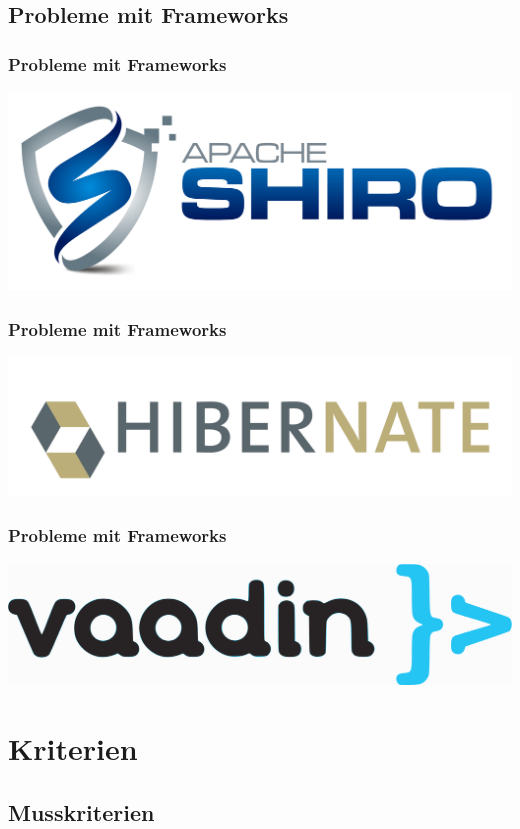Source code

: \subsection{Probleme mit Frameworks}

\begin{frame}
	\frametitle{Probleme mit Frameworks}
	\includegraphics{images/shiro-logo.png}
\end{frame}

\begin{frame}
	\frametitle{Probleme mit Frameworks}
	\includegraphics{images/hibernate-logo.png}
\end{frame}

\begin{frame}
	\frametitle{Probleme mit Frameworks}
	\includegraphics{images/vaadin-logo.png}
\end{frame}



\section{Kriterien}

\subsection{Musskriterien}


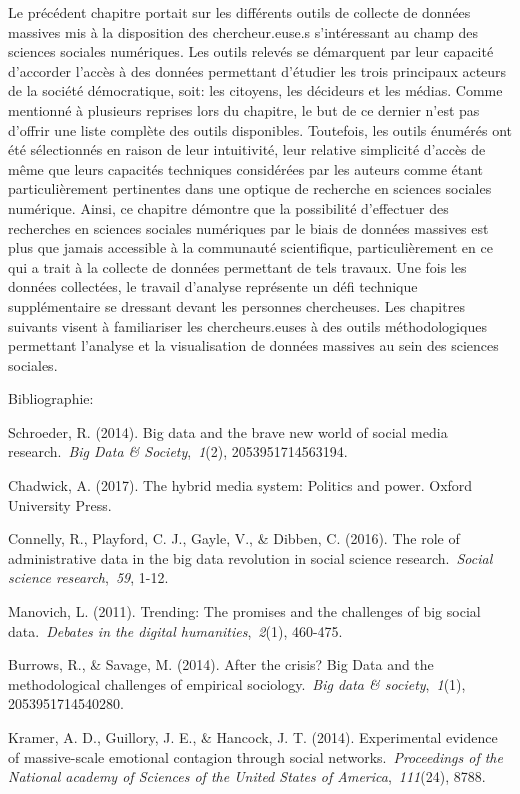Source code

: \documentclass[
  letterpaper,
]{scrbook}
\begin{document}
Le précédent chapitre portait sur les différents outils de collecte de
données massives mis à la disposition des chercheur.euse.s s'intéressant
au champ des sciences sociales numériques. Les outils relevés se
démarquent par leur capacité d'accorder l'accès à des données permettant
d'étudier les trois principaux acteurs de la société démocratique, soit:
les citoyens, les décideurs et les médias. Comme mentionné à plusieurs
reprises lors du chapitre, le but de ce dernier n'est pas d'offrir une
liste complète des outils disponibles. Toutefois, les outils énumérés
ont été sélectionnés en raison de leur intuitivité, leur relative
simplicité d'accès de même que leurs capacités techniques considérées
par les auteurs comme étant particulièrement pertinentes dans une
optique de recherche en sciences sociales numérique. Ainsi, ce chapitre
démontre que la possibilité d'effectuer des recherches en sciences
sociales numériques par le biais de données massives est plus que jamais
accessible à la communauté scientifique, particulièrement en ce qui a
trait à la collecte de données permettant de tels travaux. Une fois les
données collectées, le travail d'analyse représente un défi technique
supplémentaire se dressant devant les personnes chercheuses. Les
chapitres suivants visent à familiariser les chercheurs.euses à des
outils méthodologiques permettant l'analyse et la visualisation de
données massives au sein des sciences sociales.

Bibliographie:

Schroeder, R. (2014). Big data and the brave new world of social media
research.~\emph{Big Data \& Society},~\emph{1}(2), 2053951714563194.

Chadwick, A. (2017). The hybrid media system: Politics and power. Oxford
University Press.

Connelly, R., Playford, C. J., Gayle, V., \& Dibben, C. (2016). The role
of administrative data in the big data revolution in social science
research.~\emph{Social science research},~\emph{59}, 1-12.

Manovich, L. (2011). Trending: The promises and the challenges of big
social data.~\emph{Debates in the digital humanities},~\emph{2}(1),
460-475.

Burrows, R., \& Savage, M. (2014). After the crisis? Big Data and the
methodological challenges of empirical sociology.~\emph{Big data \&
society},~\emph{1}(1), 2053951714540280.

Kramer, A. D., Guillory, J. E., \& Hancock, J. T. (2014). Experimental
evidence of massive-scale emotional contagion through social
networks.~\emph{Proceedings of the National academy of Sciences of the
United States of America},~\emph{111}(24), 8788.
\end{document}
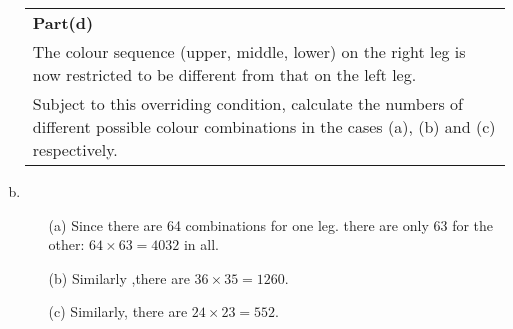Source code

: \documentclass[a4paper,12pt]{article}
\begin{document}
\begin{enumerate}[(a)]
  \begin{table}[ht!]
     \centering
     \begin{tabular}{|p{15cm}|}
     \hline  
\noindent \textbf{Part(d)}\\ The colour sequence (upper, middle, lower) on the right leg is now restricted to be different from that on the left leg. \\ Subject to this overriding condition, calculate the numbers of different possible colour combinations in the cases (a), (b) and (c) respectively. 
 \\ \hline 
      \end{tabular}
    \end{table} 
    
    
\item 
\begin{itemize}
\item[(a)] Since there are 64 combinations for one leg. there are only 63 for the other:
$64 \times 63 = 4032$ in all.
\item[(b)] Similarly ,there are $36 \times 35 = 1260$.
\item[(c)] Similarly, there are $24 \times 23 = 552$.
\end{itemize}
\end{enumerate}
\end{document}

+ + + + + + +

TRY IT -
Using the records above, gather all lines where the string "documentclass" is present.

SOLUTION TO THIS TASK -
: \documentclass[
: \documentclass[a4paper,12pt]{article}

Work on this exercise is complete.